Google Company: Marketing Approach Analysis

Subject: Company Analysis
Pages: 4
Words: 936
Reading time:
4 min
Study level: College

Introduction

Google, Inc. is an international organization that is both diverse and dynamic. Google is the most widely used search engine in the world. Although it initially started with search engines, Google, Inc. has diversified into other areas. These areas include Google mailing services, blog search engine (e.g., Google Blog Search), online payment services such as Google Checkout and photo sharing services such as Google Picasa.

Differences

Major differences between Google, Inc. and other companies include:

  1. Google has retained the top position among three leading innovative companies. Even on the global scale, most companies have not been able to match Google in innovation since they cannot meet most customers’ needs the way Google does.
  2. Google as a search engine holds a total of sixty-six percent share of online search, which is 2.5 times the value of its two main competitors combined. Online search is made easier and simpler by Google; as a result, the company enables people to research on their core business. Google covers about eighty-six of the mobile market search and sixty percent of all the related materials sought. Google, Inc. is trying to integrate the latest and the most useful technologies into the framework of its online services, making them accessible to users. Not only has it attempted to diversify itself by engaging into other activities apart from internet search and online advertising, but also included mapping the world, searching the web from a cell phone and predicting diseases before they happen into its operations
  3. Google, Inc.’s development process occurs at an increasingly fast pace. Other companies’ development process is cautious and slow, taking them at least two years to plan their actions. Google, Inc.’s plan takes about four to six months to complete. According to Eric Schmidt, the CEO of Google, Inc., he would rather see basic project fail quickly rather than carefully planned, and long-drawn projects fail (Eskensen, 2010).
  4. Google incorporates new ideas and does not dismiss even the least realistic ones immediately, unlike most companies do (Paczkowski, 2011). Even though most projects have not been completed yet, Google, Inc. incubates them in Google labs and sees them through. Moreover, Google does not fear failure from the innovations it has incubated. Google encourages creative thinking by providing a platform, where people can test their inventions in the real world market and alter them according to its needs.
  5. Google gives each worker a twenty percent time, which is one day a week, for personal life and recreation. This strategy is diametrically opposite to the one that other companies prefer to choose, leaving their staff with little to no personal time.
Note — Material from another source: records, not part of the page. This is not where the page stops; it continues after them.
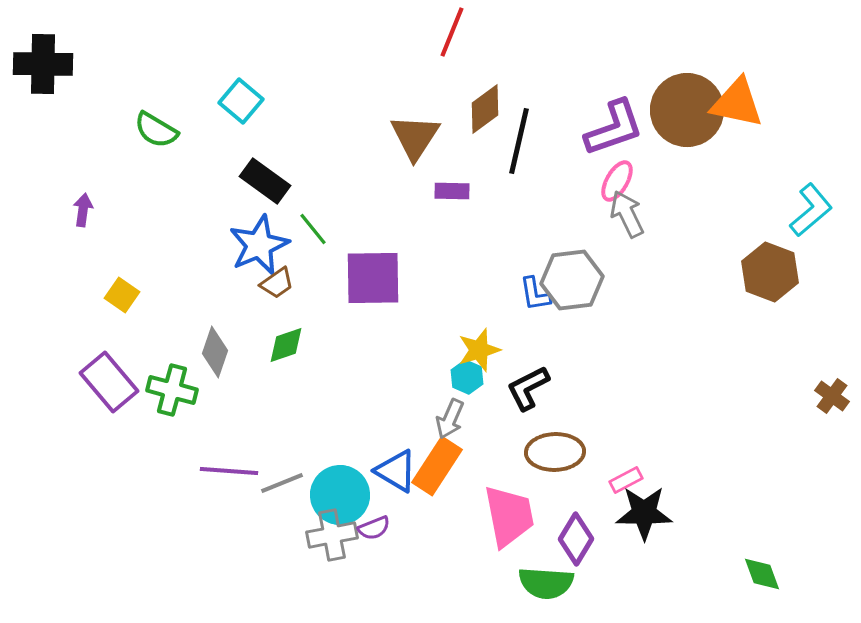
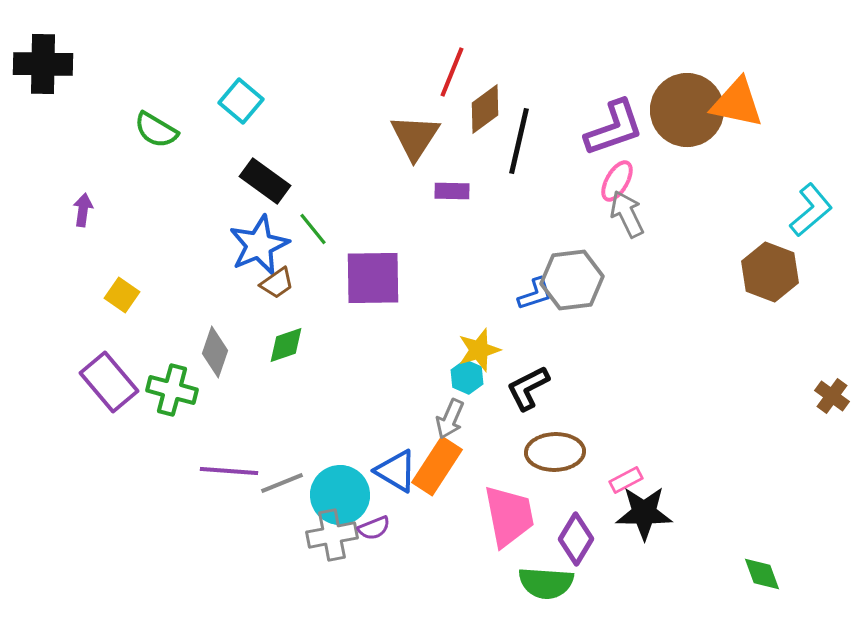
red line at (452, 32): moved 40 px down
blue L-shape at (535, 294): rotated 99 degrees counterclockwise
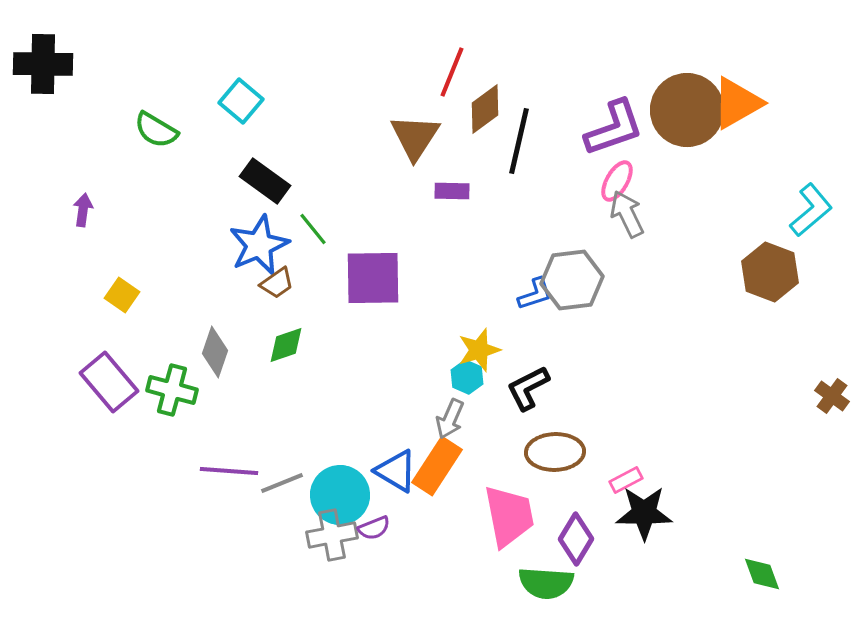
orange triangle at (737, 103): rotated 42 degrees counterclockwise
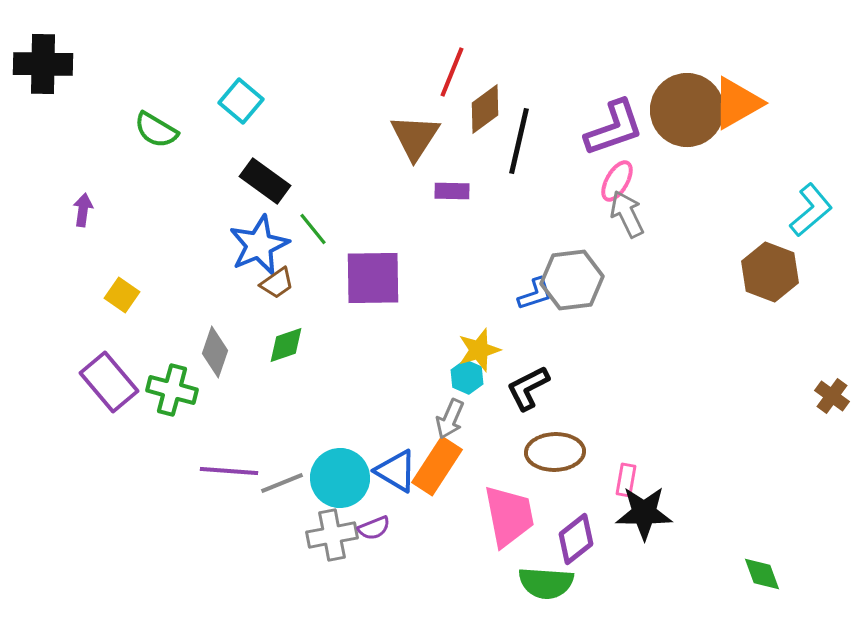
pink rectangle at (626, 480): rotated 52 degrees counterclockwise
cyan circle at (340, 495): moved 17 px up
purple diamond at (576, 539): rotated 21 degrees clockwise
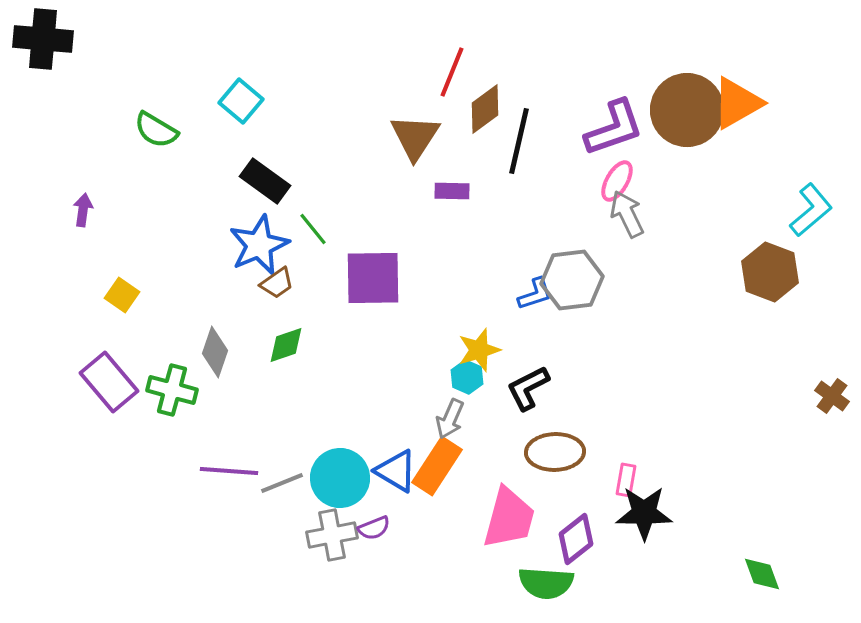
black cross at (43, 64): moved 25 px up; rotated 4 degrees clockwise
pink trapezoid at (509, 516): moved 2 px down; rotated 26 degrees clockwise
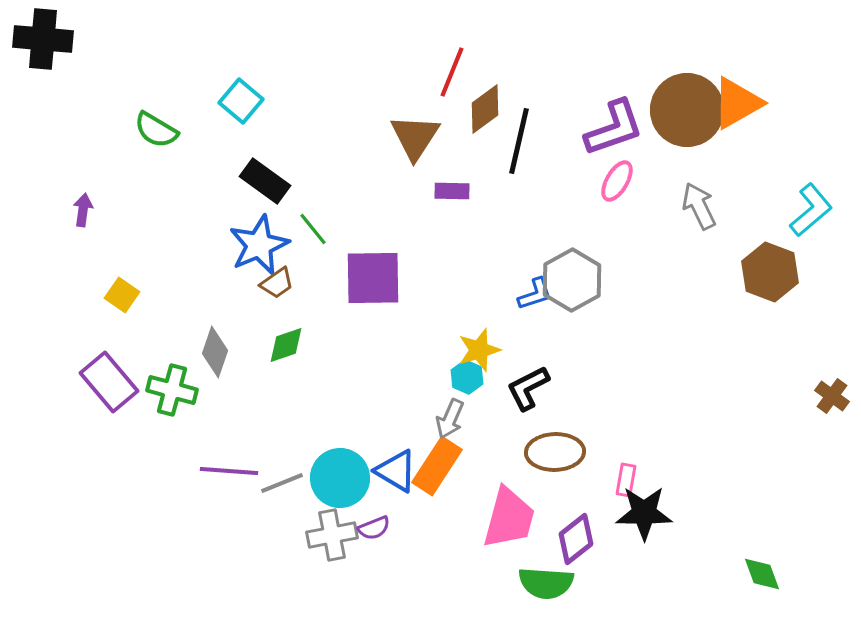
gray arrow at (627, 214): moved 72 px right, 8 px up
gray hexagon at (572, 280): rotated 22 degrees counterclockwise
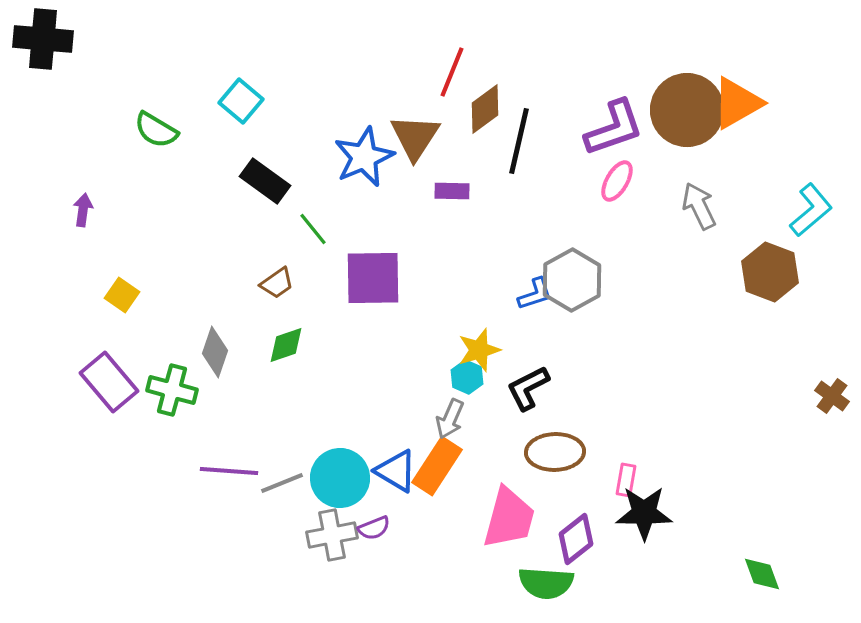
blue star at (259, 245): moved 105 px right, 88 px up
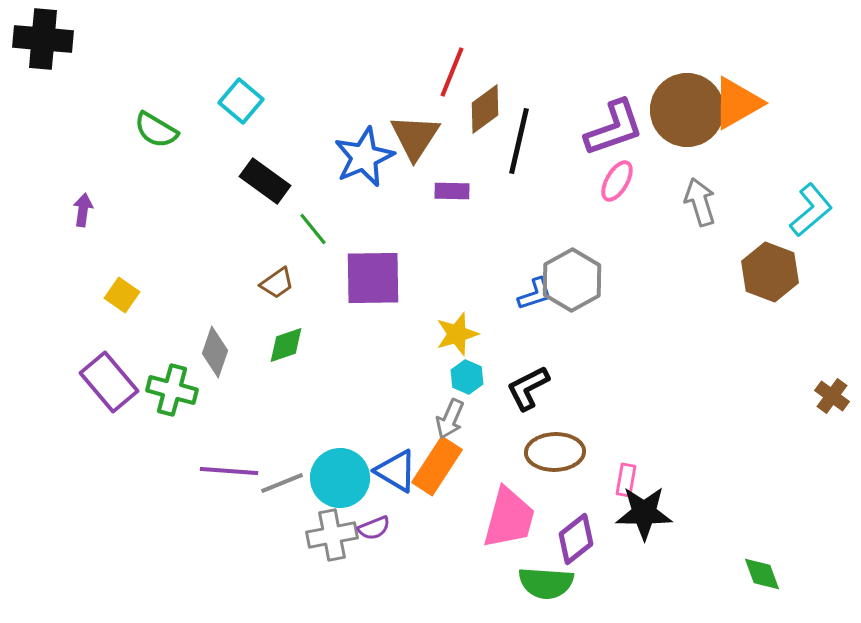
gray arrow at (699, 206): moved 1 px right, 4 px up; rotated 9 degrees clockwise
yellow star at (479, 350): moved 22 px left, 16 px up
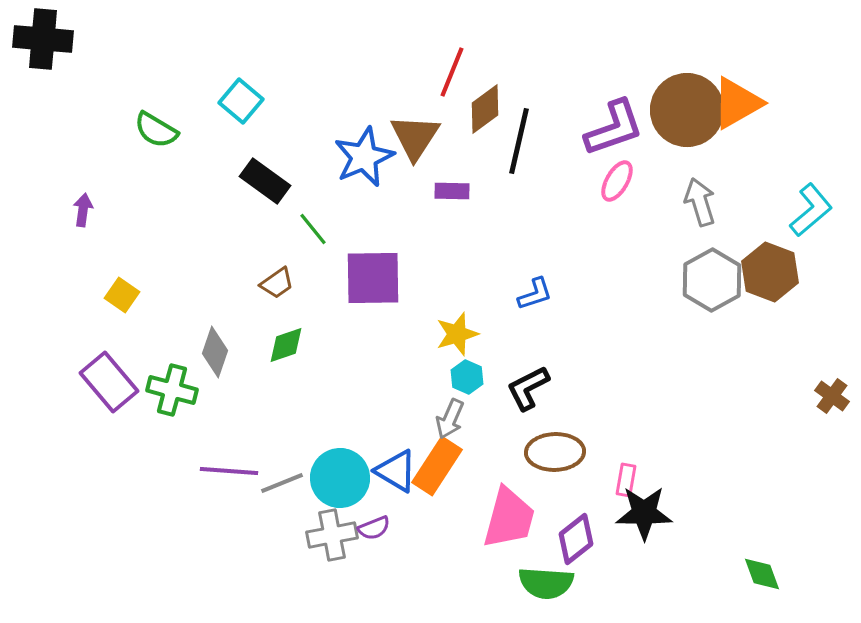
gray hexagon at (572, 280): moved 140 px right
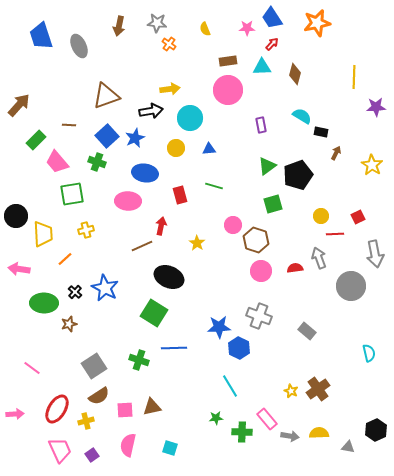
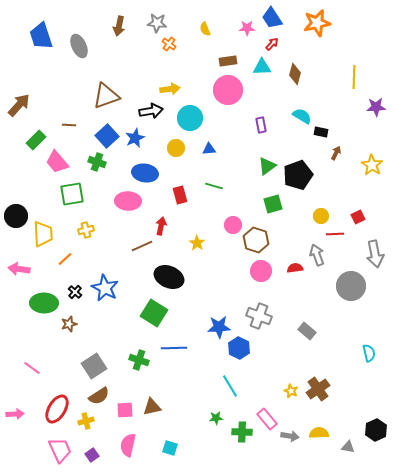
gray arrow at (319, 258): moved 2 px left, 3 px up
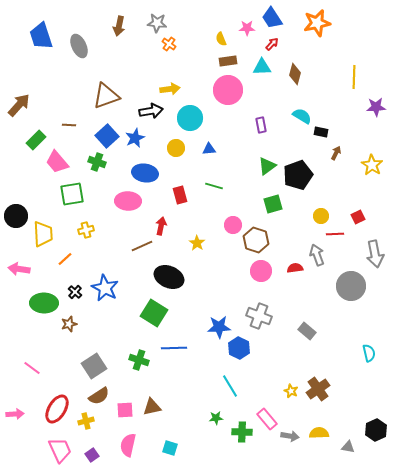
yellow semicircle at (205, 29): moved 16 px right, 10 px down
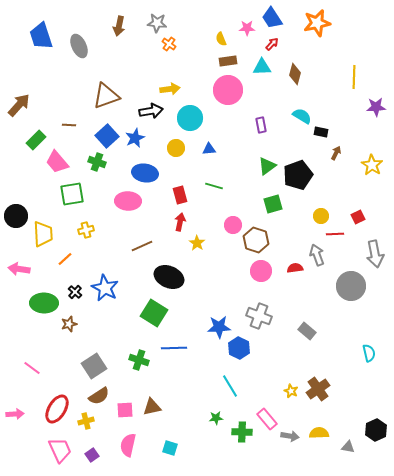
red arrow at (161, 226): moved 19 px right, 4 px up
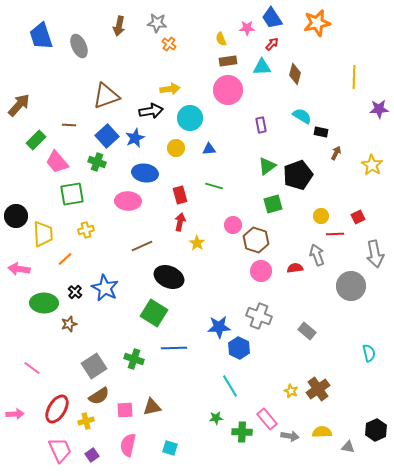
purple star at (376, 107): moved 3 px right, 2 px down
green cross at (139, 360): moved 5 px left, 1 px up
yellow semicircle at (319, 433): moved 3 px right, 1 px up
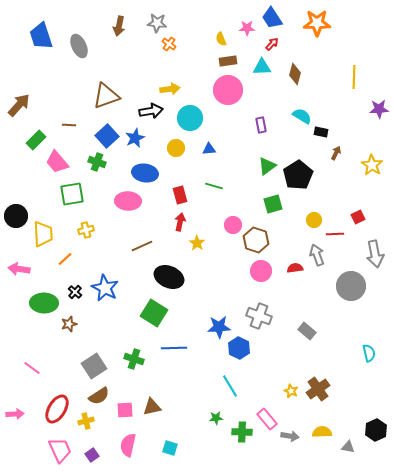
orange star at (317, 23): rotated 12 degrees clockwise
black pentagon at (298, 175): rotated 12 degrees counterclockwise
yellow circle at (321, 216): moved 7 px left, 4 px down
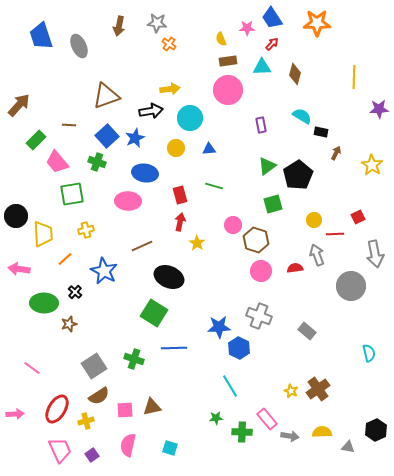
blue star at (105, 288): moved 1 px left, 17 px up
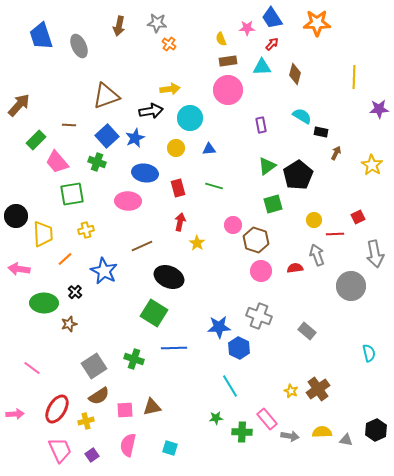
red rectangle at (180, 195): moved 2 px left, 7 px up
gray triangle at (348, 447): moved 2 px left, 7 px up
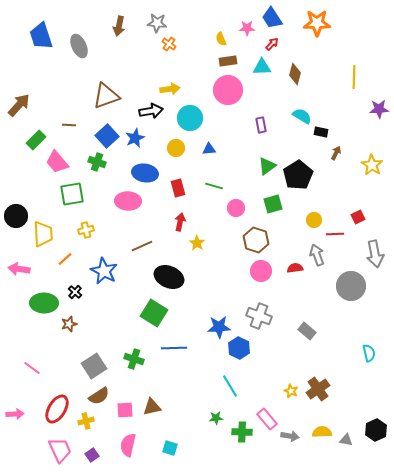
pink circle at (233, 225): moved 3 px right, 17 px up
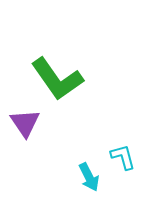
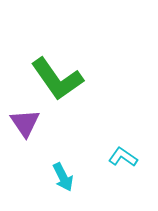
cyan L-shape: rotated 40 degrees counterclockwise
cyan arrow: moved 26 px left
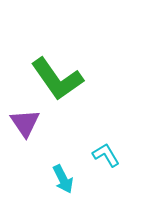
cyan L-shape: moved 17 px left, 2 px up; rotated 24 degrees clockwise
cyan arrow: moved 2 px down
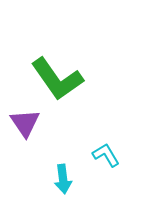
cyan arrow: rotated 20 degrees clockwise
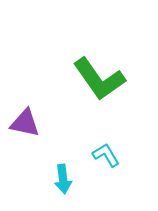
green L-shape: moved 42 px right
purple triangle: rotated 44 degrees counterclockwise
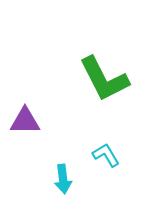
green L-shape: moved 5 px right; rotated 8 degrees clockwise
purple triangle: moved 2 px up; rotated 12 degrees counterclockwise
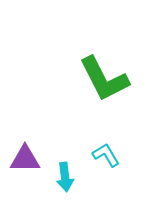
purple triangle: moved 38 px down
cyan arrow: moved 2 px right, 2 px up
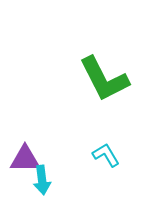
cyan arrow: moved 23 px left, 3 px down
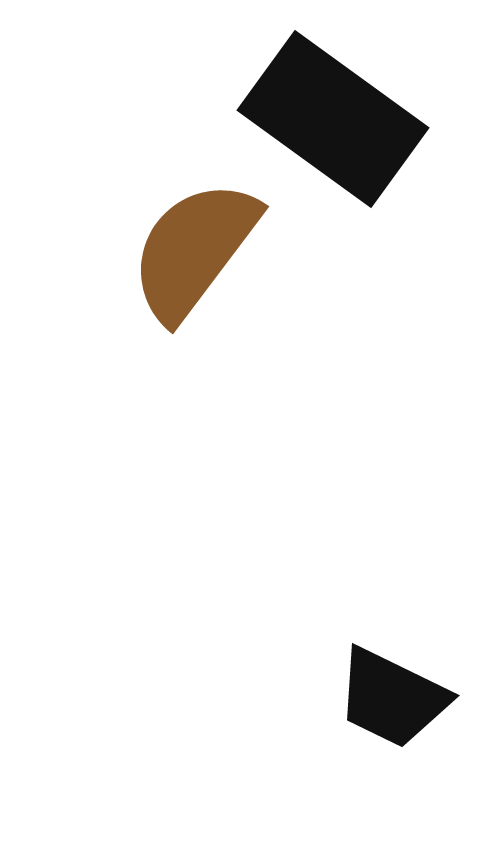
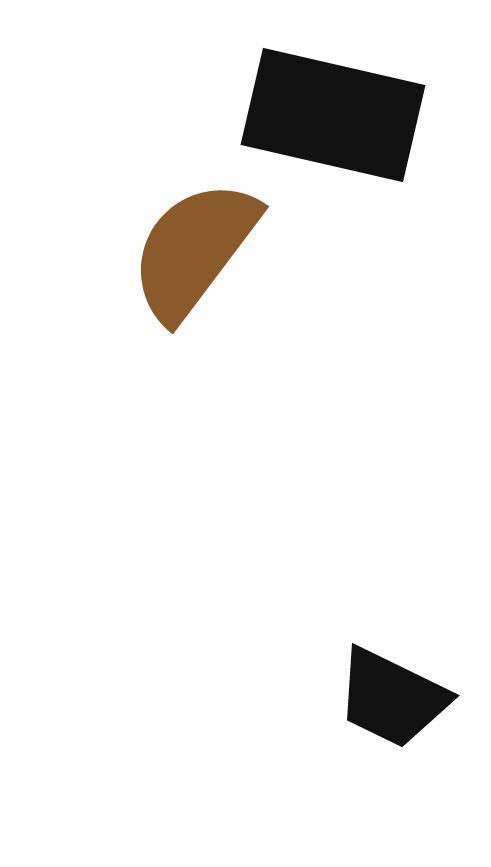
black rectangle: moved 4 px up; rotated 23 degrees counterclockwise
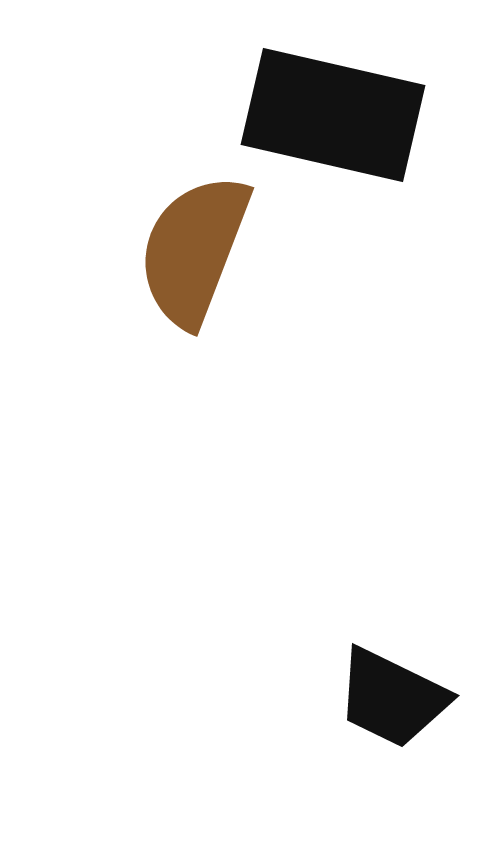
brown semicircle: rotated 16 degrees counterclockwise
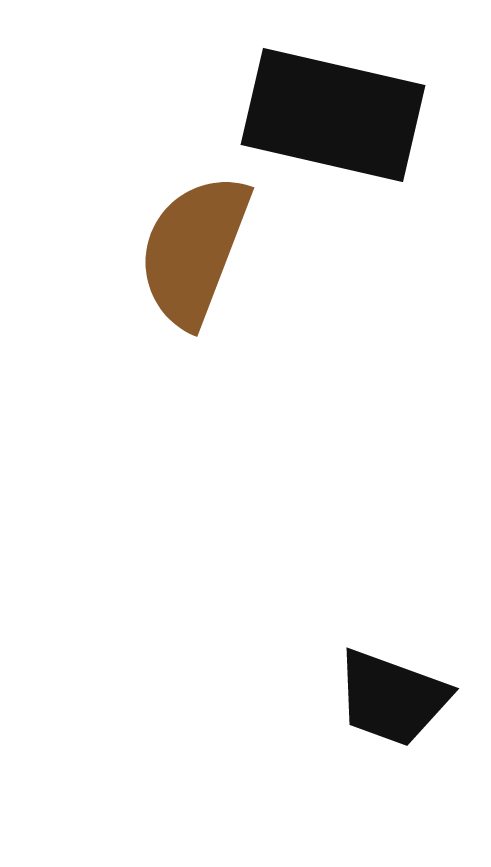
black trapezoid: rotated 6 degrees counterclockwise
Similarities between Google and other companies include the following elements:

  1. Like other search engine companies, Google offers free web services such as web search, free mailing services, and a chat platform (Koltow, 2014).
  2. Google also relies mostly on advertising as its key source of revenue. Most websites have little source of income except their traffic per day, which is determined by the rate of clicks per advertisement on the website’s and web applications.
  3. Google is similar to large companies due to the diverse products they offer, for example; Google is similar to Facebook in that it offers a chatting platform and a blogging page for its users. Google is similar to Apple and Microsoft because it also provides a mobile phone application (Android), while Apple offers iPhones and Microsoft offer Windows phones (Koltow, 2014).
  4. Like most companies, Google offers a chance of employment to many people with bright and innovative ideas, i.e., the people, who are capable of breaking new grounds in the industry. Google is built on a community of innovators that make it diverse, dynamic and very favorable to its users.
  5. Google’s similarity to other companies manifests itself in its focus on providing best services to its customers and users so that the company could attract as many people as possible to its products. Google products are mainly tweaked to the market’s needs.

HRM Strategy

Google is customer based because it tries to aggregate data and online services for its target audience. It helps people to locate information online faster and use it more efficiently than ever. Google tries to come up with better ideas by giving their employees a free innovation day to pursue their passions. As a result of the specified approach towards human resource management, the staff members come up with products that affect people’s lives on a range of levels. Google takes new ideas and alters them under so that the company could develop brand new products and, thus, meet their market needs. Therefore, it can be concluded that Google views its customers as a part and parcel of the company, and a very significant part at that.

Challenges

Google finds it a significant challenge to introduce people to the company’s corporate culture. The specified issue occurs mostly because people are not confident about Google’s products. Innovators are afraid that whatever they have they might conjure may not be up to the existing standards. Google does not focus on externally imposed regulations that are costly and inconvenient (Eskensen, 2010); as a result the company manages to thrive and succeed in a highly competitive environment.

Google faces challenges when other companies such as Facebook collect books and extracts of books and posts making it difficult for the spiders in the Google search engine to be able to access the privately owned materials. Once customers become accustomed to Google as a brand, they will be using the company’s products by the force of a habit rather than considering other products (Eskensen, 2010).

Reference List

Eskensen, M. (2010). Google and the challenges ahead. Web.

Koltow, D. (2014). Similarities between Google and Yahoo. Web.

Paczkowski, J. (2011). Google to claim world’s bigget app store. New York: Digital Daily. Web.